Task directions: Reproduce the listing below verbatim.

Dataset excerpts:
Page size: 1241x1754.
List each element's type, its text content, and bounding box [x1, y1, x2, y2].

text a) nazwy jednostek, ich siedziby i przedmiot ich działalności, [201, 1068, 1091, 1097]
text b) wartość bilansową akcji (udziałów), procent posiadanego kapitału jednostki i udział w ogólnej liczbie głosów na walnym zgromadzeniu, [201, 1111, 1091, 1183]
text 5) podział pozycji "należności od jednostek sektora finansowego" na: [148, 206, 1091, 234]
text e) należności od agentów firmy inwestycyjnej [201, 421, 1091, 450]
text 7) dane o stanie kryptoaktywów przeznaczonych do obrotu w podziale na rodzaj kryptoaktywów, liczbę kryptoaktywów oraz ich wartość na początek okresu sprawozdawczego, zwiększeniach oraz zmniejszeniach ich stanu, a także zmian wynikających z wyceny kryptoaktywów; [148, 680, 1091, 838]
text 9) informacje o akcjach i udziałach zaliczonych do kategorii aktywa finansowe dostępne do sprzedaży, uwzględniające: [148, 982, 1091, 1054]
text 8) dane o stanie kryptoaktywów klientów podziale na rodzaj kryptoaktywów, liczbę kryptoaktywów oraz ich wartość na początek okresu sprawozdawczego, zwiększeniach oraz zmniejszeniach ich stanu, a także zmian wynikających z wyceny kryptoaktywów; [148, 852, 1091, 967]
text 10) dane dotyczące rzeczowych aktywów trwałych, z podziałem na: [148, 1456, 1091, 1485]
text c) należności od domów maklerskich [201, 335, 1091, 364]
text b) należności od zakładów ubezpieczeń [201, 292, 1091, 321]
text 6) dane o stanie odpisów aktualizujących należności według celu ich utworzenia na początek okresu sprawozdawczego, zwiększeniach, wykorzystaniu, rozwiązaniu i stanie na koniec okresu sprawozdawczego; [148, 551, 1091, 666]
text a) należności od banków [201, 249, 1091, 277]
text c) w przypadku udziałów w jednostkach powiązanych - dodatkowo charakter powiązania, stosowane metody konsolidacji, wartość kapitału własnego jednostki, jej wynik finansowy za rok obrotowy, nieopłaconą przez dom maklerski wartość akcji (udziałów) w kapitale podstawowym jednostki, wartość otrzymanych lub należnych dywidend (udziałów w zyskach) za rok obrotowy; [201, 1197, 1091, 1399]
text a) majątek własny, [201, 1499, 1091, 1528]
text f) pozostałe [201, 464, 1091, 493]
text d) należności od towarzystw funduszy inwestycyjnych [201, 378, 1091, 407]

Answer box:
Page size: 1241x1754.
List each element's type, its text content, and bounding box [x1, y1, x2, y2].

text a) nazwy jednostek, ich siedziby i przedmiot ich działalności, [201, 1068, 1091, 1097]
text b) wartość bilansową akcji (udziałów), procent posiadanego kapitału jednostki i udział w ogólnej liczbie głosów na walnym zgromadzeniu, [201, 1111, 1091, 1183]
text 5) podział pozycji "należności od jednostek sektora finansowego" na: [148, 206, 1091, 234]
text e) należności od agentów firmy inwestycyjnej [201, 421, 1091, 450]
text 7) dane o stanie kryptoaktywów przeznaczonych do obrotu w podziale na rodzaj kryptoaktywów, liczbę kryptoaktywów oraz ich wartość na początek okresu sprawozdawczego, zwiększeniach oraz zmniejszeniach ich stanu, a także zmian wynikających z wyceny kryptoaktywów; [148, 680, 1091, 838]
text 9) informacje o akcjach i udziałach zaliczonych do kategorii aktywa finansowe dostępne do sprzedaży, uwzględniające: [148, 982, 1091, 1054]
text 8) dane o stanie kryptoaktywów klientów podziale na rodzaj kryptoaktywów, liczbę kryptoaktywów oraz ich wartość na początek okresu sprawozdawczego, zwiększeniach oraz zmniejszeniach ich stanu, a także zmian wynikających z wyceny kryptoaktywów; [148, 852, 1091, 967]
text 10) dane dotyczące rzeczowych aktywów trwałych, z podziałem na: [148, 1456, 1091, 1485]
text c) należności od domów maklerskich [201, 335, 1091, 364]
text b) należności od zakładów ubezpieczeń [201, 292, 1091, 321]
text 6) dane o stanie odpisów aktualizujących należności według celu ich utworzenia na początek okresu sprawozdawczego, zwiększeniach, wykorzystaniu, rozwiązaniu i stanie na koniec okresu sprawozdawczego; [148, 551, 1091, 666]
text a) należności od banków [201, 249, 1091, 277]
text c) w przypadku udziałów w jednostkach powiązanych - dodatkowo charakter powiązania, stosowane metody konsolidacji, wartość kapitału własnego jednostki, jej wynik finansowy za rok obrotowy, nieopłaconą przez dom maklerski wartość akcji (udziałów) w kapitale podstawowym jednostki, wartość otrzymanych lub należnych dywidend (udziałów w zyskach) za rok obrotowy; [201, 1197, 1091, 1399]
text a) majątek własny, [201, 1499, 1091, 1528]
text f) pozostałe [201, 464, 1091, 493]
text d) należności od towarzystw funduszy inwestycyjnych [201, 378, 1091, 407]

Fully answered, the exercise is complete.